*Problem statement:* In the part of the rows that opens with the line containing "bilateral margin requirements, aiming…" and closes with the line containing "purposes only. All", rename "third parties" to "outside partners". Give back only those lines, leaving everything else in them unchanged.

*Stored data entries:*

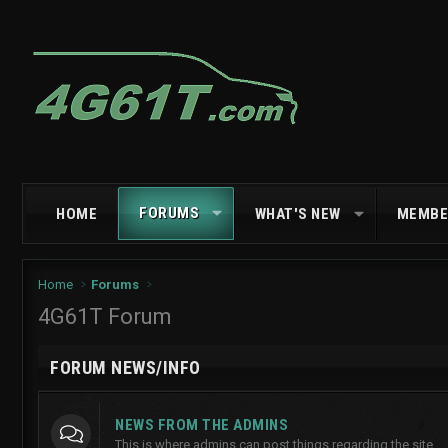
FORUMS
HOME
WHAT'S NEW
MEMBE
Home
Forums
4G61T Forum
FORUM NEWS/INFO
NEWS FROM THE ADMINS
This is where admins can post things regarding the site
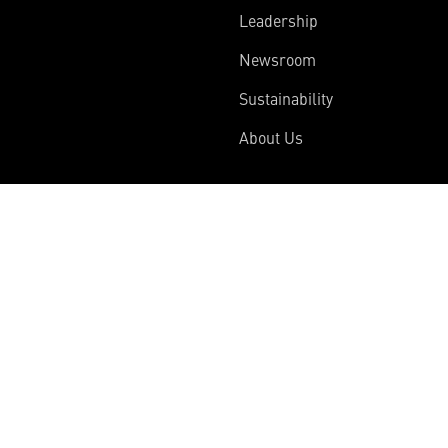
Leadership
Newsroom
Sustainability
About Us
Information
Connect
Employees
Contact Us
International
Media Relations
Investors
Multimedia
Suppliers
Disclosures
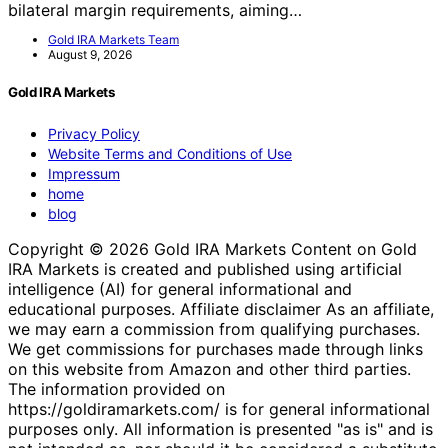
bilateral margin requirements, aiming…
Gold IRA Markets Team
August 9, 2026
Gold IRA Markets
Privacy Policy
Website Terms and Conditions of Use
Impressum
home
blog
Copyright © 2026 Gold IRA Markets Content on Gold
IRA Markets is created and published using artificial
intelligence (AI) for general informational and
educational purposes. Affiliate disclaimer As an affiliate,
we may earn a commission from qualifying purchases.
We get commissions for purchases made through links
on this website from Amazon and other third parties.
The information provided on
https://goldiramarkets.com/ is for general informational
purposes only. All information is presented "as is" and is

* * *

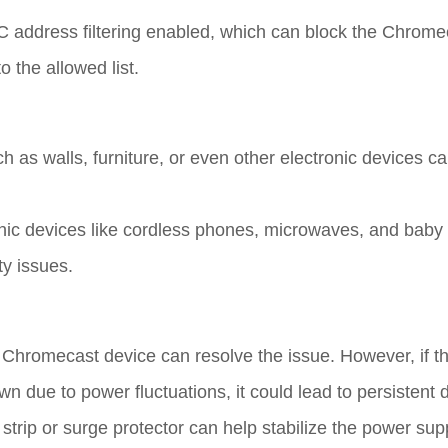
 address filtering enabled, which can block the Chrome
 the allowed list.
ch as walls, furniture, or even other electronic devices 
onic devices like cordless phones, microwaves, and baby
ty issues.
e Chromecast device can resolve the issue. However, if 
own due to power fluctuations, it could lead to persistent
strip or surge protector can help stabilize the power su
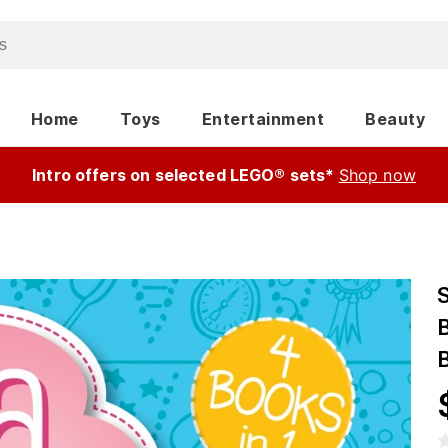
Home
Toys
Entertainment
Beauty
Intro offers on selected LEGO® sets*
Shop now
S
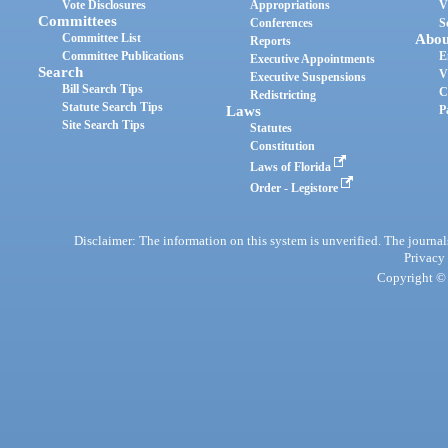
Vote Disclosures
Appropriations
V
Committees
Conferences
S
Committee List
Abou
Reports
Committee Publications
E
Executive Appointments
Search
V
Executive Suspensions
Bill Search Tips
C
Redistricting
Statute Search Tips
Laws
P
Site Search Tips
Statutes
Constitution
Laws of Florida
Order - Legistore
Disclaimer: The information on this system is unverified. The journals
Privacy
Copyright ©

...

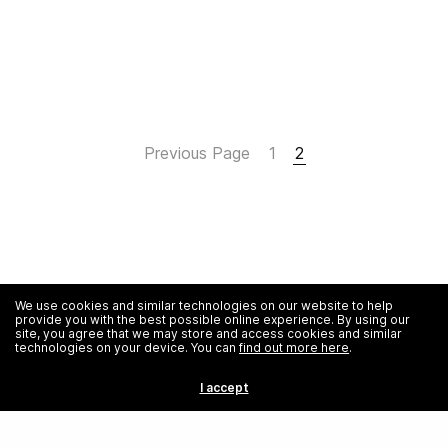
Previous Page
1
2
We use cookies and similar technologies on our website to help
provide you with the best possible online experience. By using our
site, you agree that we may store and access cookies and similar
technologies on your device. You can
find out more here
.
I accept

*Task answer:*
bilateral margin requirements, aiming…
Gold IRA Markets Team
August 9, 2026
Gold IRA Markets
Privacy Policy
Website Terms and Conditions of Use
Impressum
home
blog
Copyright © 2026 Gold IRA Markets Content on Gold
IRA Markets is created and published using artificial
intelligence (AI) for general informational and
educational purposes. Affiliate disclaimer As an affiliate,
we may earn a commission from qualifying purchases.
We get commissions for purchases made through links
on this website from Amazon and other outside partners.
The information provided on
https://goldiramarkets.com/ is for general informational
purposes only. All information is presented "as is" and is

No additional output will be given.